- DESCRIPTION OF THE TASK -
The job is to find each line of the records below that includes the word "lines" and copy it.

- DATA FOR THE TASK -
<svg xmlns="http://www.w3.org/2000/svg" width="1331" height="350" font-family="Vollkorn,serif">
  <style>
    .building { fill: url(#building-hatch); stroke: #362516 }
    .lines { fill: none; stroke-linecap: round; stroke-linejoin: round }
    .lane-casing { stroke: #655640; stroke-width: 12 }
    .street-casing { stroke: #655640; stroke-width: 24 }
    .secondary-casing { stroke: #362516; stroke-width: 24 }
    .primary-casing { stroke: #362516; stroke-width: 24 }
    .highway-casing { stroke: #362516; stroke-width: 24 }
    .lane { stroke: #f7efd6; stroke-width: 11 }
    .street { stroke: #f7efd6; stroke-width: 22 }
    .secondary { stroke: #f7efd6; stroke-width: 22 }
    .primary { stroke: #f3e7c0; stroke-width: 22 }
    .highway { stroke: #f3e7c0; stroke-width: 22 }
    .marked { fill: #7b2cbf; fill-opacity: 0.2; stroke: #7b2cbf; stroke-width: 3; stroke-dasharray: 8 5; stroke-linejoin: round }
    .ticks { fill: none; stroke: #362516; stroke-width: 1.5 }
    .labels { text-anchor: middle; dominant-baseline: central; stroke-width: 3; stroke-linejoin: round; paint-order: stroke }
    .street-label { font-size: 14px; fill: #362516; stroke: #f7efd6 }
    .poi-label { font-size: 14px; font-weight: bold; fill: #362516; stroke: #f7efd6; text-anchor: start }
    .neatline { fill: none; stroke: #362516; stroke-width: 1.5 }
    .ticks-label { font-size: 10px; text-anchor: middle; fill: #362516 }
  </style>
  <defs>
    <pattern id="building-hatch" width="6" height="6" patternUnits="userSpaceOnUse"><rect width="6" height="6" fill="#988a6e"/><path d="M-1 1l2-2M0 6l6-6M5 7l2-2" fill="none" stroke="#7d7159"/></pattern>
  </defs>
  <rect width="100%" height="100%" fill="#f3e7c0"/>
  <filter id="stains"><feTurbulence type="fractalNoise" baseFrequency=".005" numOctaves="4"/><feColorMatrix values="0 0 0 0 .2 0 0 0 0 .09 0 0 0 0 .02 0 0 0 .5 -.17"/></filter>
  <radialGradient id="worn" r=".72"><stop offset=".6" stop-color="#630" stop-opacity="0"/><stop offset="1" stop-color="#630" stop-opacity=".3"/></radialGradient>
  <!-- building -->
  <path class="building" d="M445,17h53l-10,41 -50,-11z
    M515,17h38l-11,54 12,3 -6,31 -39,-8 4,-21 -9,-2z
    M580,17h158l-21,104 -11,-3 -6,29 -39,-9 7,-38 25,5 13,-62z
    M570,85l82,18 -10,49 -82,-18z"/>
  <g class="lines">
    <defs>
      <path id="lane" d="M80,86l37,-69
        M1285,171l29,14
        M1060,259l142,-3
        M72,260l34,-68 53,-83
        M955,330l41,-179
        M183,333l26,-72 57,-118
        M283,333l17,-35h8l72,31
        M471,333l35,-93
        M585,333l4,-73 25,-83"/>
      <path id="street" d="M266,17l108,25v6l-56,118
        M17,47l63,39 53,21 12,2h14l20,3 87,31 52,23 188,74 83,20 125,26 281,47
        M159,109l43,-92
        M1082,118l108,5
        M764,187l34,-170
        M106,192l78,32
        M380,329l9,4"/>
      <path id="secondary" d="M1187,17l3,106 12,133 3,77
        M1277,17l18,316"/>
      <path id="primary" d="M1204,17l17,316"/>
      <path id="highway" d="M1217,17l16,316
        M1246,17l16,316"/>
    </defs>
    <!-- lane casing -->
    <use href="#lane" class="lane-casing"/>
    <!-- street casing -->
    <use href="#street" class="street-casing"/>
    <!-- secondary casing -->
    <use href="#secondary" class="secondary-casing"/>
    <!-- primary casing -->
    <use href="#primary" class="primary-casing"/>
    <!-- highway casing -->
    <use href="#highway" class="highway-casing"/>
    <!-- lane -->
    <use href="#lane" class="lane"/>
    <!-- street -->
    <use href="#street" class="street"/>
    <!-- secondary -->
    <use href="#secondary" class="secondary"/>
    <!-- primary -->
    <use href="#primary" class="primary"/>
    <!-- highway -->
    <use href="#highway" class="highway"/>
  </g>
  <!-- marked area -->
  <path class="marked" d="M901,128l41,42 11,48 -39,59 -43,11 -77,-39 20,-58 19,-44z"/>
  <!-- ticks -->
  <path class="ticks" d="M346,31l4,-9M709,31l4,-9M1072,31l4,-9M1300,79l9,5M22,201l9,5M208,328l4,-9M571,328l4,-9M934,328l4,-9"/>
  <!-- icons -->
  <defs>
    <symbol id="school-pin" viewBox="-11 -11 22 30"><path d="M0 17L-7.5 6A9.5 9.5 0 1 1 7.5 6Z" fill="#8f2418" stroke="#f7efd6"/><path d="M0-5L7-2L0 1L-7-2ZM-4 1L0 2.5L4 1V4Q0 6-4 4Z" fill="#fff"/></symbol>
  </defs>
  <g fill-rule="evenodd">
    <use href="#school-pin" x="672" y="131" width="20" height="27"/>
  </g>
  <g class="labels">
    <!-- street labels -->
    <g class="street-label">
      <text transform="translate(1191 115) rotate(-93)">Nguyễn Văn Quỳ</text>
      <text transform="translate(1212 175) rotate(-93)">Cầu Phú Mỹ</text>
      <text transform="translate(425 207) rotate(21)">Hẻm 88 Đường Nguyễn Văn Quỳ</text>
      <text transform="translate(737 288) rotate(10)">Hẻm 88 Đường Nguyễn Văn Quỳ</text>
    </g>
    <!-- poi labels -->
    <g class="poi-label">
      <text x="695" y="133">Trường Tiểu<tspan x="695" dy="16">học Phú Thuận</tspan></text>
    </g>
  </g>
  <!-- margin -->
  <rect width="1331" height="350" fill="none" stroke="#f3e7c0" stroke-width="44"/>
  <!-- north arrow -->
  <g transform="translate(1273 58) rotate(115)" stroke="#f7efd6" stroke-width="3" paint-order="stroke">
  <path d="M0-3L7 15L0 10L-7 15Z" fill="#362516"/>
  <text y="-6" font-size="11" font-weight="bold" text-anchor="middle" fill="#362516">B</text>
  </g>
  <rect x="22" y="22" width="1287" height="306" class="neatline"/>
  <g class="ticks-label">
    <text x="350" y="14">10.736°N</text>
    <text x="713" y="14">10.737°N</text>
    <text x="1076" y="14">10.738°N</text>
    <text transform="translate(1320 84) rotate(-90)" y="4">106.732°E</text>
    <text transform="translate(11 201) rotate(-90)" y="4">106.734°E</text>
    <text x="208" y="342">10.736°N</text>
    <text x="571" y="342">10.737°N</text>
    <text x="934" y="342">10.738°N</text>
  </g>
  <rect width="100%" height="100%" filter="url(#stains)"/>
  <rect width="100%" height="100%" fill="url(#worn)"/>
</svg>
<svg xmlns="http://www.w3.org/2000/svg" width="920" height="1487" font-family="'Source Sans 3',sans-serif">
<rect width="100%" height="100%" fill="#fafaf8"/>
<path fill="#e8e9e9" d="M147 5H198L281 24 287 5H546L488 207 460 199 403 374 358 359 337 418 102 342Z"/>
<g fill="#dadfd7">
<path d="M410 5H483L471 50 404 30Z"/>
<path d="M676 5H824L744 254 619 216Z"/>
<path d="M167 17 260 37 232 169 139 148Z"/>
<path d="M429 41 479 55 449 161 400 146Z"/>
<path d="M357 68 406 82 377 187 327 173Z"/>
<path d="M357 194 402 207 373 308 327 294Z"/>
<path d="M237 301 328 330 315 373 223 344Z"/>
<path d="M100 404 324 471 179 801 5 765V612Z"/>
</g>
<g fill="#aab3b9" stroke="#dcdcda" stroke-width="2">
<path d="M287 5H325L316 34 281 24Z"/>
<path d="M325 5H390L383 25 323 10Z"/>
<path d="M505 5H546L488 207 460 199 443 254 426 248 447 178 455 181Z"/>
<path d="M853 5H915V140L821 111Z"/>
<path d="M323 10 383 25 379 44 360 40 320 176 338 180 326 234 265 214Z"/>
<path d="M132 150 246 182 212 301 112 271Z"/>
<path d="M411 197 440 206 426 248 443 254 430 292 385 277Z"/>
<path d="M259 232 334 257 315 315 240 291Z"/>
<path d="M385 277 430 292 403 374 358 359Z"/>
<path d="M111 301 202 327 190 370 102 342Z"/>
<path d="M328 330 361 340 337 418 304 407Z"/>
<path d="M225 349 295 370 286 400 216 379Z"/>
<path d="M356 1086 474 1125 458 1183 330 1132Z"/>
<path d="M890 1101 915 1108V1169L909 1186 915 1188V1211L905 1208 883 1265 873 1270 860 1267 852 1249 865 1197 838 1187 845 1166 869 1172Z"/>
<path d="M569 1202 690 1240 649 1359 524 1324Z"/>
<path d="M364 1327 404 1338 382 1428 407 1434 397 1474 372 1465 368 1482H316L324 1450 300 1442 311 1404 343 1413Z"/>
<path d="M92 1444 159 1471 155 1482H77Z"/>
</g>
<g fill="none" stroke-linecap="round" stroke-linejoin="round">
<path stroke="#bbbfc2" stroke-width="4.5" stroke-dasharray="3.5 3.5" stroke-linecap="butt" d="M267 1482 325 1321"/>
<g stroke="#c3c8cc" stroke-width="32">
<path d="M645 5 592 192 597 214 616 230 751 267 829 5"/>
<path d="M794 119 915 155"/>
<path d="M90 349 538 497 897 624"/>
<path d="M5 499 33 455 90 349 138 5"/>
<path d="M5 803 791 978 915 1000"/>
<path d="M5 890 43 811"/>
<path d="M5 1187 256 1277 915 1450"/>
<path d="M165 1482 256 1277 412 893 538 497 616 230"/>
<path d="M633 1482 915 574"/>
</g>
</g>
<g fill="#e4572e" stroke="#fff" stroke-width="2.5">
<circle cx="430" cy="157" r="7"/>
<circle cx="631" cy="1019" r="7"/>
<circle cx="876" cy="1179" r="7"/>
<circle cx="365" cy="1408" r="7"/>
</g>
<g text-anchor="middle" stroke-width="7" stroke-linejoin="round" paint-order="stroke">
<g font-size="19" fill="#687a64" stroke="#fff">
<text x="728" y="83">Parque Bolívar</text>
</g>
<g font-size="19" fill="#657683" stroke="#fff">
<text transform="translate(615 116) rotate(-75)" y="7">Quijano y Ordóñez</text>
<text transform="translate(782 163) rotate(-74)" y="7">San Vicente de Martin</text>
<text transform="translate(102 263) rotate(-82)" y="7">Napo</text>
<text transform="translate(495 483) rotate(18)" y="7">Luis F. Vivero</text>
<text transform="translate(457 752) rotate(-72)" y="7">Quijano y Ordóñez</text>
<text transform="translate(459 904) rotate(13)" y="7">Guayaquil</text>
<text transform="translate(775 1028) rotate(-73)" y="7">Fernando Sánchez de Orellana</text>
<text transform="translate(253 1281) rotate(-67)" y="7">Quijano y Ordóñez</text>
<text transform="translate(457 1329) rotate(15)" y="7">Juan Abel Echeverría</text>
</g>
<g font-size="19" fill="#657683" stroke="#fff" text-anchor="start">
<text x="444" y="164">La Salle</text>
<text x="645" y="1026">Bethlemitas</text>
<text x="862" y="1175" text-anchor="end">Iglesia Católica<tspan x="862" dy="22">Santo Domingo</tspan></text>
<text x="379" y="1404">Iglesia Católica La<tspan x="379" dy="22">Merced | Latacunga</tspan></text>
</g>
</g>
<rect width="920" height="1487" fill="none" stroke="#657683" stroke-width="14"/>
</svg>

- RESULT OF THIS TASK -
    .lines { fill: none; stroke-linecap: round; stroke-linejoin: round }
  <g class="lines">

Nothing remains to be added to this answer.